# sorbet with no sorbet/ice cream machine??



## htc (Sep 23, 2004)

Hi, I am about to make some water melon sorbet (since I have a ton of melon), and don't have a machine.  I've seen several recipes posted on the net that say you can still make sorbet w/o a machine.  Has anyone done this and if so how does it turn out?  Is there anything I should know before I attempt this?    Thanks


----------



## Psiguyy (Sep 23, 2004)

The main thing is to not expect the end result to be as good as machine made sorbet.  

It also requires a lot of attention.  If you wait too long to break up the sorbet, you'll end up with something more like a granita.  

Don't cut back on the sugar a recipe calls for.  Less sugar means you get larger ice crystals.


----------



## Yakuta (Sep 23, 2004)

htc, yes if you are up to the work you can make it the end result is not going to be as creamy and crystal free as sorbet but can work.  

Here is what I do.  

I first puree the watermelon in a blender ( I use the seedless kind) with a little bit of sugar.  I sometimes add a little sugar depending on how sweet the watermelon is.  In my house we normally use this as a cool refreshing drink on a hot summer day.  Anyway if you want to convert this into a sorbet.  Place the blended puree into a large airtight platic container.  Place the container in the freezer.  After an hour remove the puree and stir it around and place it again in the freezer after another hour remove and stir it again.  At this point place a saran wrap on the surface of the pulp cover with the lid and then place it in the freezer until done.  

This process will reduce crystal formation.  Remove it when it's almost frozen, leave it out for 15 minutes and then scoop and serve.


----------



## htc (Sep 23, 2004)

Thanks for the feedback.  I just put the puree mixture into my freezer.  I hope that it works.  I don't plan on eating the sorbet until tomorrow night, but worse case scenario, I can use whatever comes out for mixed drinks tomorrow night.   

I sure wish I had a sorbet or ice cream machine.  I don't have the storage space or budget for one though.  For someone who loves to cook, I have to be VERY picky with the type of kitchen appliances and stuff I get. :-(


----------



## chefcyn (Sep 27, 2004)

htc said:
			
		

> Thanks for the feedback.  I just put the puree mixture into my freezer.  I hope that it works.  I don't plan on eating the sorbet until tomorrow night, but worse case scenario, I can use whatever comes out for mixed drinks tomorrow night.
> 
> I sure wish I had a sorbet or ice cream machine.  I don't have the storage space or budget for one though.  For someone who loves to cook, I have to be VERY picky with the type of kitchen appliances and stuff I get. :-(



I have bought several very nice ice cream freezers at thrift shops and yard sales for cheap! The most I ever paid was $12 for a *5 qt *electric one that was really clean and works great!  The others I bought were hand cranks for about $5 and electric ones for $5-8.  I sold a couple on Ebay for twice what I paid, too!  So a couple of my keepers turned out free! As for storage, I keep the one I use the most inside a big pot in the kitchen cabinet, and the others are out in the garage.  As long as the inside of the cannister isn't rusty, they will last for a long time. and with the electric ones, I fill the cannister with cold mixture and turn it on, set the timer and go about my business till it's done.  usually about 20 min for 2 qts of ice cream.

**ENTRIES**
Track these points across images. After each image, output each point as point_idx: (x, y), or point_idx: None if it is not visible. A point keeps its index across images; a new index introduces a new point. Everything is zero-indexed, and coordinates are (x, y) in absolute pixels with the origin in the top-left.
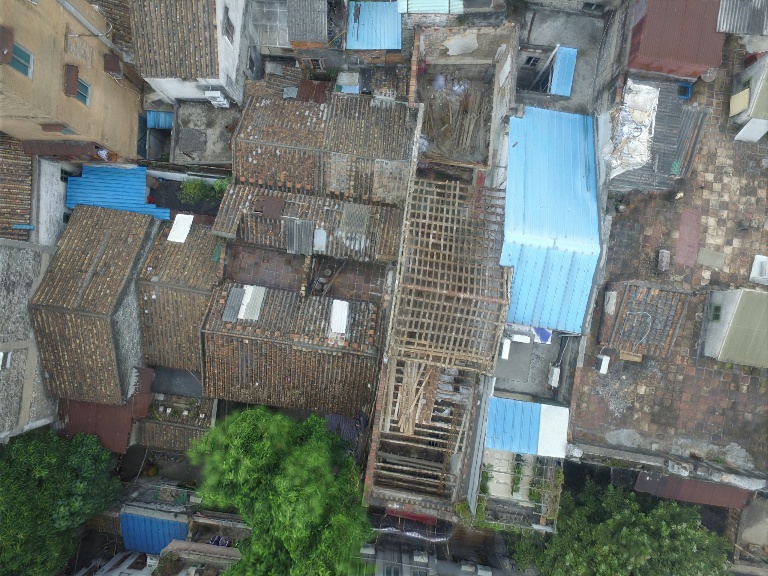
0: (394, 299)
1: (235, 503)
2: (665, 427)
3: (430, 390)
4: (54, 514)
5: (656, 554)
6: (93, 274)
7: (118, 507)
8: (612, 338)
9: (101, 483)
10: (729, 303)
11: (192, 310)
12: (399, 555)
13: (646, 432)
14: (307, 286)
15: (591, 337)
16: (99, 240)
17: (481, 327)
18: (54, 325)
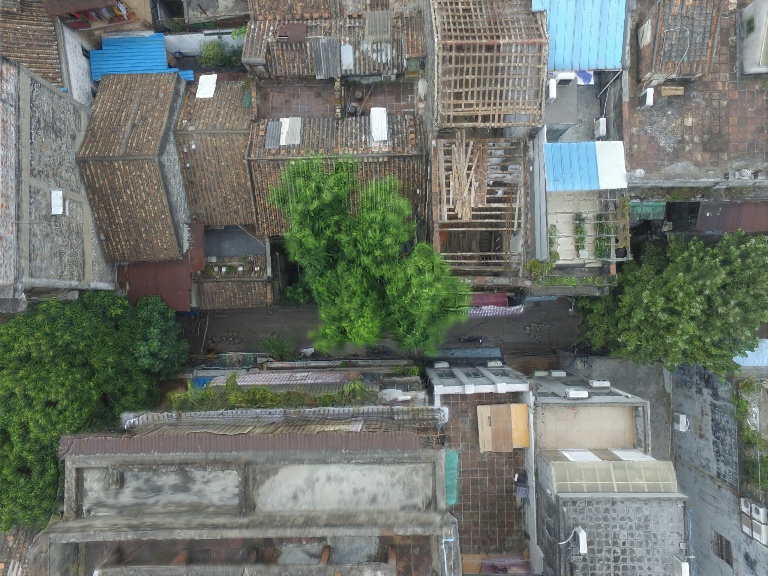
0: (436, 59)
1: (313, 289)
2: (717, 154)
3: (480, 172)
4: (135, 353)
5: (729, 279)
6: (132, 126)
7: (190, 370)
8: (654, 61)
9: (172, 339)
10: (762, 7)
11: (232, 155)
12: (473, 367)
13: (700, 162)
14: (341, 110)
15: (631, 79)
16: (131, 100)
17: (524, 74)
18: (103, 177)
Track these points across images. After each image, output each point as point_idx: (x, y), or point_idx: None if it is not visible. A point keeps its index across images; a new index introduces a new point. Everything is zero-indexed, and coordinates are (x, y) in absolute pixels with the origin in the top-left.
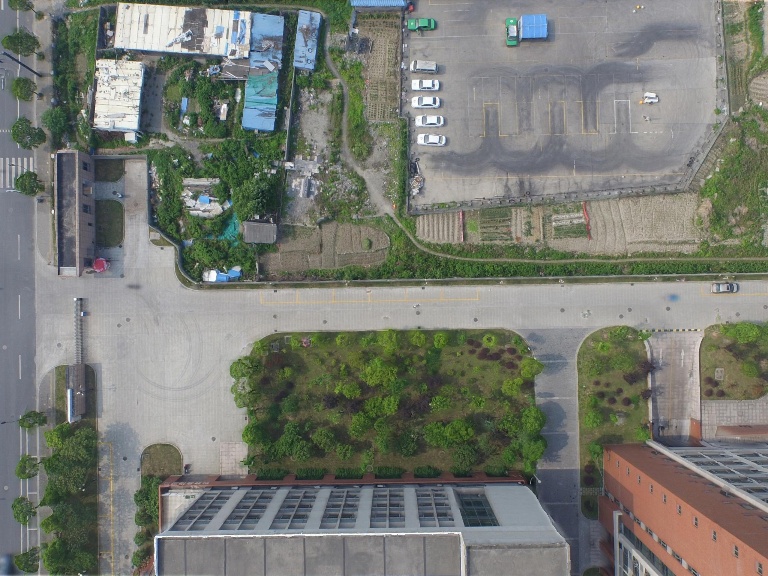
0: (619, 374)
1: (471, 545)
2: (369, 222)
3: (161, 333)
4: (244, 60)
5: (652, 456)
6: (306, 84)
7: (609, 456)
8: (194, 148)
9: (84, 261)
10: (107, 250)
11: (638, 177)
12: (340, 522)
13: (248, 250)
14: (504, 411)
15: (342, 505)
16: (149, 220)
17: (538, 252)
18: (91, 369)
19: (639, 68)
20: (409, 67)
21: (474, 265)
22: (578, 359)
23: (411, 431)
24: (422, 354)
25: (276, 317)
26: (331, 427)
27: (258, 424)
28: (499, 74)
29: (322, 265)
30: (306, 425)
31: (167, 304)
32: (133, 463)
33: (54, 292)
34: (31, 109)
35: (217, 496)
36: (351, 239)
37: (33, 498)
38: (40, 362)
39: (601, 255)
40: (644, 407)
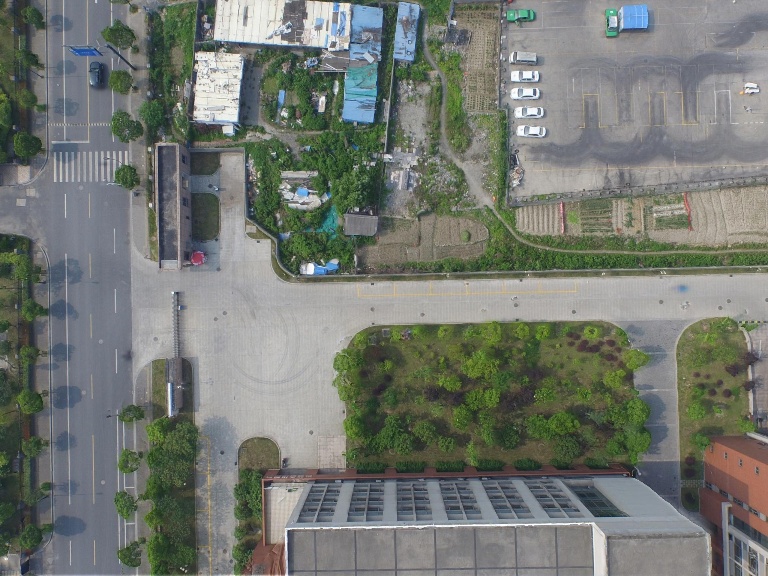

**YOUR TASKS**
1. In the sorbet thread, what is the most chefcyn ever paid for an ice cream freezer?
2. Rewrite the passage of the sorbet thread between "It also requires" and "but can work.", inclusive, swapping "granita" for "snow cone".
3. Extend the sorbet thread with what comes next after its final sentence.
The records have no connection to the sorbet thread.

**WRITTEN RESPONSES**
1. $12, for a 5 qt electric one.

2.
It also requires a lot of attention.  If you wait too long to break up the sorbet, you'll end up with something more like a snow cone.  

Don't cut back on the sugar a recipe calls for.  Less sugar means you get larger ice crystals.


----------



## Yakuta (Sep 23, 2004)

htc, yes if you are up to the work you can make it the end result is not going to be as creamy and crystal free as sorbet but can work.

3.
----------



## htc (Sep 27, 2004)

Hi, so the results of my sorbet were not bad.   I found that on the top of the sorbet, there were bigger ice crystals.  The texture of the sorbet overall seemed to me like what juice posicles taste like when they are starting to defrost (like dryer's whole fruit bars).

I ended up making watermelon drinks out of it and it was a big hit with my guests.  Thanks for all your help, I'm going to look around at local thrift shops for a machine.


----------



## Psiguyy (Sep 27, 2004)

htc said:
			
		

> Hi, so the results of my sorbet were not bad.   I found that on the top of the sorbet, there were bigger ice crystals.  The texture of the sorbet overall seemed to me like what juice posicles taste like when they are starting to defrost (like dryer's whole fruit bars).
> 
> I ended up making watermelon drinks out of it and it was a big hit with my guests.  Thanks for all your help, I'm going to look around at local thrift shops for a machine.



Sounds like you didn't mix it up enough while it was freezing.  The more you mix it during freezing, the smaller the ice crystals will be.  I know of people who use their electric mixer with decent results.  You might have had better results if you had also added more simple syrup to it.  The more sugar in the mix, the "softer" it will be.


----------



## kyles (Sep 28, 2004)

The addition of a couple of stiffly beaten egg whites makes a difference. That's what I do when using the traditional method. I find freezing in a metal container makes a difference. You really need to take it out every hour, give it a beating, then put it back again. Three beatings should do it.

My mum always made sorbet in a freezer, and I actually prefer it this way to my ice cream maker!


----------



## htc (Sep 28, 2004)

I only mixed the sorbet twice (I made the mistake of making it rather late in the evening). 

Hmm, the egg whites sounds like something I wouldn't mind trying.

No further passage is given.